3. Много раз на протяжении своей истории Франция оказывалась разоренной то в результате вражеского вторжения, то вследствие гражданских войн. Другие народы часто считали ее погибшей. Но она всегда быстро выдворяла захватчиков; «третья сила» всегда восстанавливала объединение французов на время возрождения страны. «Во все периоды их истории, – пишет один американский историк, – французы доказывали неисчерпаемую силу, способность быстро восставать из руин, мужество и настойчивость, которые не могли сломить самые страшные несчастья. Сколько раз на протяжении веков Францию полагали расчлененной внутренней борьбой или распростертой у ног ее врагов, но она тотчас же удивляла мир своей вызывающей восхищение силой к возрождению…» Так было после Столетней войны; так было после Религиозных войн; так было во времена Консульства; так было во время правления господина Тьера; так происходит и в наши дни. Француз не менее стойкий, чем англичанин, но его стойкость проявляется иначе. Англичанин не допускает, что его могут победить. У француза есть опыт поражения; он знает, что его страна иногда рискует быть захваченной превосходящей силой. Но он также помнит, что никогда оккупация не была долгосрочной и что каждый раз враг изгонялся за пределы Франции. Оказавшись завоеванной, Франция быстро самоорганизуется; сопротивление – это классический феномен ее истории. «Земля захвачена, но сердца неприступны». Возрождения ее столь же прекрасны, как тревожны ее кризисы.

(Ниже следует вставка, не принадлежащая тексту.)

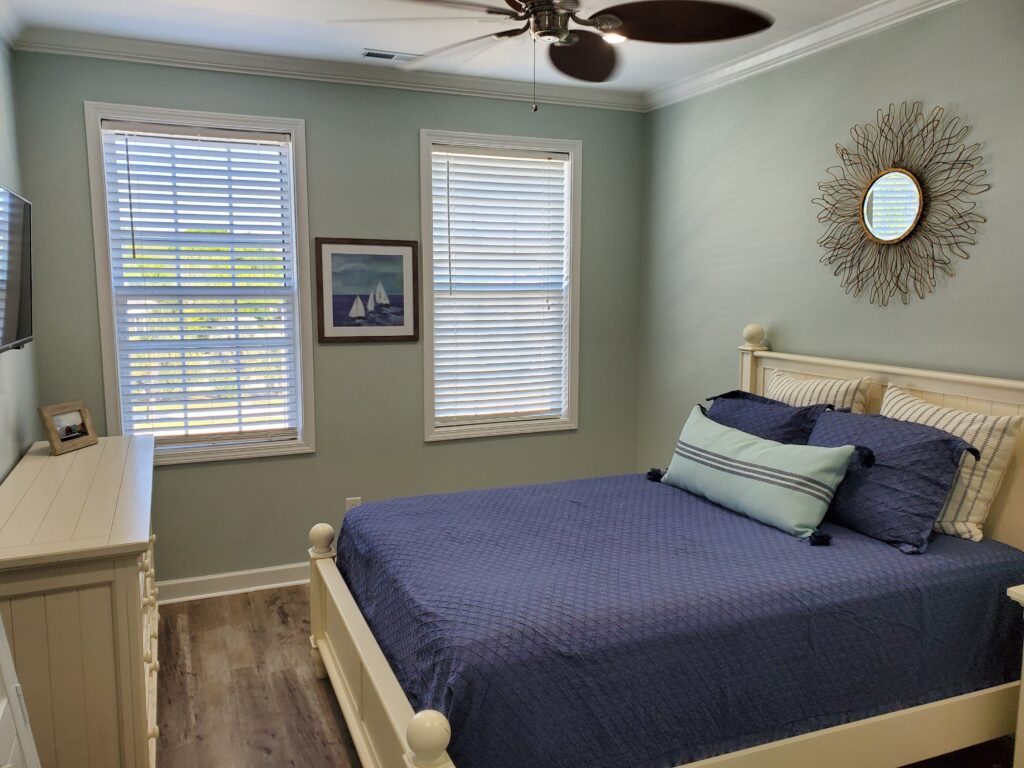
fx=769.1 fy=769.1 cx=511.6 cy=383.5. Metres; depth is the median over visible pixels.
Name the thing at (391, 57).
ceiling vent
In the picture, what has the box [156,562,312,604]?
baseboard
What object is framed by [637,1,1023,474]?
right wall
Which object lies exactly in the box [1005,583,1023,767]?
nightstand
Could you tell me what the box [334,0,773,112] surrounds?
ceiling fan
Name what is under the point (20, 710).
white door
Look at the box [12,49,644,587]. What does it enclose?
back wall
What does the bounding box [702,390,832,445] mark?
blue pillow
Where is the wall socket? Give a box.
[345,497,360,511]
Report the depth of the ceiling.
3.39 m
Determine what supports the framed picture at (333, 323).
attached to the back wall at (410, 130)
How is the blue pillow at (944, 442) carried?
on the bedspread
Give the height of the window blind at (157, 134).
1.547 m
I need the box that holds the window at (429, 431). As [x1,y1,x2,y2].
[419,129,581,441]
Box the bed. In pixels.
[306,324,1022,767]
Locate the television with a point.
(18, 267)
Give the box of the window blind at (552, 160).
[429,143,569,428]
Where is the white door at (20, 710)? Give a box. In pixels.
[0,614,39,767]
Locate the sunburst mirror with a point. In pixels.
(872, 226)
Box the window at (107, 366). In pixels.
[85,102,314,464]
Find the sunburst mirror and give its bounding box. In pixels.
[812,101,987,307]
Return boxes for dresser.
[0,432,160,767]
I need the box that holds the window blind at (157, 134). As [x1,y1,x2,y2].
[100,119,298,449]
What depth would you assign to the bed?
2.36 m
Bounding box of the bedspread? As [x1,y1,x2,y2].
[337,472,1023,767]
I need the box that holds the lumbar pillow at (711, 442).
[654,404,859,543]
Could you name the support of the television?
attached to the left wall at (15, 452)
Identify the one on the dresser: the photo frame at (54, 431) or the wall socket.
the photo frame at (54, 431)
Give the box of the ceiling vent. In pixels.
[361,48,420,62]
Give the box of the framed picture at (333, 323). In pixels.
[313,237,419,342]
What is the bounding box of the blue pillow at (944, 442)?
[805,408,979,550]
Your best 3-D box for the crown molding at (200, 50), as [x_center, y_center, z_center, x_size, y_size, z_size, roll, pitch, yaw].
[-0.714,-1.587,3.955,3.143,0.086,0.078,-3,8,-23]
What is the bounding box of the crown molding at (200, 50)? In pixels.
[8,27,644,112]
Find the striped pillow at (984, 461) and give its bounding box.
[878,386,1021,543]
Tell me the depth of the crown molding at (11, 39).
3.16 m
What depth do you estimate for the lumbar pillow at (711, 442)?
2.86 m
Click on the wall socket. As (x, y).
(350, 504)
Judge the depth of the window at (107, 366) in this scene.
3.87 m
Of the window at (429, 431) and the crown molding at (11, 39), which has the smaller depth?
the crown molding at (11, 39)
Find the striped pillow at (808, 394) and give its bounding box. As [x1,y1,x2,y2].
[764,369,869,415]
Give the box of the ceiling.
[2,0,892,96]
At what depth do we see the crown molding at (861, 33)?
3.45 m
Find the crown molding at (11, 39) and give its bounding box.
[0,0,25,49]
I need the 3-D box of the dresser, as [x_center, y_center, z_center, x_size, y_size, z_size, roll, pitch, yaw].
[-1.530,0.775,2.790,0.484,0.916,1.603,-3,8,-23]
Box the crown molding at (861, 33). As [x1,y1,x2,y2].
[641,0,959,111]
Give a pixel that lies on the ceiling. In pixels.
(359, 39)
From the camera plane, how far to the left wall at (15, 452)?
3.19 m
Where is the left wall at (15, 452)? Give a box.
[1,40,40,478]
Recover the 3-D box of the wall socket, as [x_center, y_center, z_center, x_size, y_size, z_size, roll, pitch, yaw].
[-0.871,0.685,4.216,0.073,0.120,0.009,-3,8,-23]
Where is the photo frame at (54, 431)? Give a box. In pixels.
[38,400,97,455]
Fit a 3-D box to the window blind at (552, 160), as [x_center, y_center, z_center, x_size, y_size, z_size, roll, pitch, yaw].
[-0.062,-0.547,4.447,0.819,1.517,0.055,-3,8,-23]
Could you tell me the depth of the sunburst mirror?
3.05 m
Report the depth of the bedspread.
2.23 m
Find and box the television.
[0,184,33,354]
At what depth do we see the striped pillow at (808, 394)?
3.24 m
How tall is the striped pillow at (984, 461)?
0.446 m

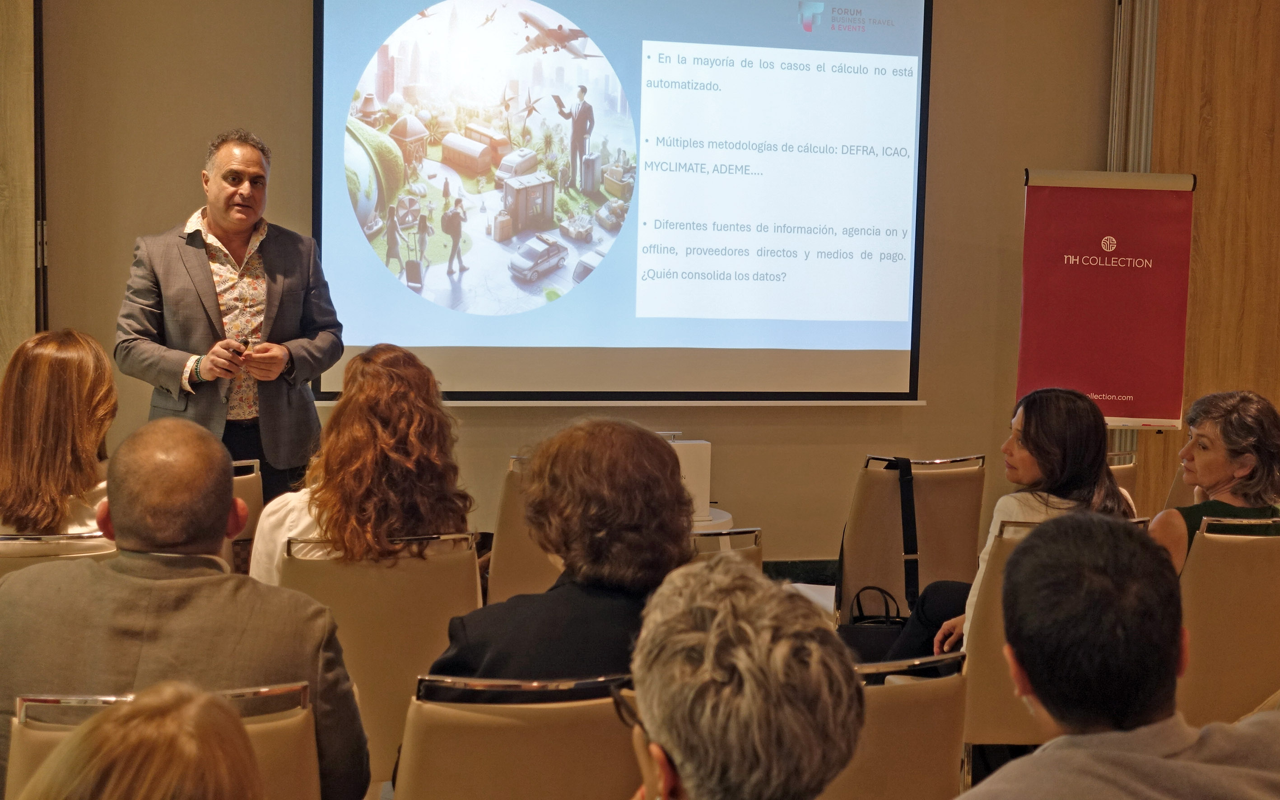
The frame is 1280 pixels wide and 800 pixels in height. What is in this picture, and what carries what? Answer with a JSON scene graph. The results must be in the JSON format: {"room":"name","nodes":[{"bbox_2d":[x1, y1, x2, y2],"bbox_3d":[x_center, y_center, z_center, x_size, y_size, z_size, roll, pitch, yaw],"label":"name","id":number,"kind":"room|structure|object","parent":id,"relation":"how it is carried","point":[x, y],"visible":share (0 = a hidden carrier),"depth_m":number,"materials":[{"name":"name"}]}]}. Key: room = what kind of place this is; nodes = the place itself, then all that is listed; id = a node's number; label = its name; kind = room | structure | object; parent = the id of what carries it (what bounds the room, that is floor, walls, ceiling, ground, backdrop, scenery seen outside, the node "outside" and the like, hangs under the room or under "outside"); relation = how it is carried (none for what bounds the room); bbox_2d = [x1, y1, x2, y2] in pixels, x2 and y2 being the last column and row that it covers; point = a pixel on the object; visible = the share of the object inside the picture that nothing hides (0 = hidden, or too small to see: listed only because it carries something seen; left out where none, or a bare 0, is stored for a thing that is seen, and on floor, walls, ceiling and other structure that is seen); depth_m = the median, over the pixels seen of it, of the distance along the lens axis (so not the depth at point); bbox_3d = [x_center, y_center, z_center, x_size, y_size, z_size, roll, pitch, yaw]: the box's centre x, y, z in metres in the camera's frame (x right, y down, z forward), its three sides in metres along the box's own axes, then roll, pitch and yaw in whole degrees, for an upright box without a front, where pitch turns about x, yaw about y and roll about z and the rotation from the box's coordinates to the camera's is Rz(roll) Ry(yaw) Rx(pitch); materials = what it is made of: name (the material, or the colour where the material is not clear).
{"room":"event hall","nodes":[
{"label":"event hall","id":0,"kind":"room"},
{"bbox_2d":[0,0,43,372],"bbox_3d":[-2.492,-0.697,5.697,0.556,3.197,0.924,0,6,-14],"label":"left wall","id":1,"kind":"structure","parent":0,"point":[3,293],"depth_m":5.97,"materials":[{"name":"brown wood"}]},
{"bbox_2d":[32,0,1131,570],"bbox_3d":[-0.162,-0.812,6.521,4.801,3.322,0.211,0,6,-14],"label":"back wall","id":2,"kind":"structure","parent":0,"point":[918,414],"depth_m":6.57,"materials":[{"name":"beige paint"}]},
{"bbox_2d":[309,0,934,405],"bbox_3d":[-0.051,-0.987,6.576,2.538,2.003,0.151,0,6,-14],"label":"projection screen","id":3,"kind":"object","parent":2,"relation":"attached to","point":[915,47],"visible":0.97,"depth_m":6.54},
{"bbox_2d":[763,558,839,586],"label":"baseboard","id":4,"kind":"structure","parent":2,"relation":"attached to","point":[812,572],"depth_m":6.92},
{"bbox_2d":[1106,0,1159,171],"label":"curtain","id":5,"kind":"object","parent":2,"relation":"attached to","point":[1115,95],"visible":0.39,"depth_m":6.90,"materials":[{"name":"fabric"}]},
{"bbox_2d":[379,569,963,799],"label":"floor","id":6,"kind":"structure","parent":0,"point":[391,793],"depth_m":4.83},
{"bbox_2d":[0,529,118,577],"bbox_3d":[-1.419,0.666,3.911,0.493,0.805,0.600,0,6,-14],"label":"chair","id":7,"kind":"object","parent":6,"relation":"on","point":[89,541],"visible":0.16,"depth_m":3.63,"materials":[{"name":"metal"}]},
{"bbox_2d":[0,326,116,540],"bbox_3d":[-1.498,0.169,4.147,0.451,0.665,0.628,0,6,-14],"label":"woman","id":8,"kind":"object","parent":7,"relation":"on","point":[64,370],"visible":0.67,"depth_m":3.99},
{"bbox_2d":[17,682,254,799],"bbox_3d":[-0.472,0.660,1.478,0.593,0.807,0.729,0,6,-14],"label":"person","id":9,"kind":"object","parent":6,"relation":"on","point":[135,713],"visible":1,"depth_m":1.43},
{"bbox_2d":[2,679,321,799],"bbox_3d":[-0.715,0.799,2.453,0.503,0.816,0.653,0,6,-14],"label":"chair","id":10,"kind":"object","parent":6,"relation":"on","point":[20,752],"visible":0.56,"depth_m":2.34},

4. Эта неизменная вера французов в свое особое предназначение, эта уверенность, что Франция не может погибнуть, поддерживаются памятью о долгой и славной истории. В народе сохраняются рефлексы потомков прославленных предков, разделяющих мнение, что положение обязывает. Если француз менее охотно, чем англичанин, немец или американец, подчиняется административным правилам, то это потому, что он повинуется «какому-то неписаному закону, который настойчиво диктуется ему неким идеалом национального совершенства… И несмотря на кажущуюся запутанность, это объясняет тот истинный порядок, который лежит в основе внутреннего устройства Франции, то единство общенациональных идей, несмотря на различия взглядов, и тот здравый смысл, несмотря на всеобщую противоречивость, так же как и уважение ко всему, что воплощает в себе идеальный коллектив. Это уважение, это восхищение великими и благородными деяниями, качеством работы, всем тем, что красиво и элегантно, и особенно мастерством оратора или талантом ученого остро ощущается французом, невзирая на его хорошо известную склонность высмеивать предмет своего восхищения. Не много найдется народов, способных свергнуть такое количество кабинетов министров, чтобы затем вновь привести к власти все тех же министров, так бесцеремонно обходиться со своими великими людьми, а затем возносить их так высоко…» (Р. Лафорг). Вековая гордость, естественная для наследников славного прошлого, до сего дня поддерживала французов в их испытаниях и, когда того требовало спасение страны, способствовала их нелегкому примирению.
5. История Франции – это постоянное чудо – представляется более драматичной, чем история других стран. Так же как некогда Греция, она имеет странное свойство до такой степени привлекать народы земли, что все они принимают участие во французских распрях. История Жанны д’Арк, история французских королей, история Французской революции, история событий на Марне, история Сопротивления – все это является частью достояния всего человечества. Если Англия продолжает в современном мире имперские и юридические традиции Рима, то Париж в области литературы и искусств сыграл роль, принадлежавшую в былые времена Афинам. Никакой народ не испытывает большего уважения к своему языку и своей литературе, чем Франция. Она создала точный язык, породивший ясную мысль. Так появилась обширная духовная империя, простирающаяся далеко за пределы ее границ. Уже пять веков «все, что было французским, становилось мировым, а все, что было мировым, становилось французским». Во всем мире французские писатели стали евангелистами западной цивилизации, и вместе с тем их страна олицетворяла собой военный и духовный авангард свободы на Европейском континенте. Это очень трудная роль. Авангард всегда подвергается опасности и, когда основные войска отстают от него на целых три года, рискует быть смятым. Ремесло быть французом было и остается опасным, но от этого оно только еще почетней.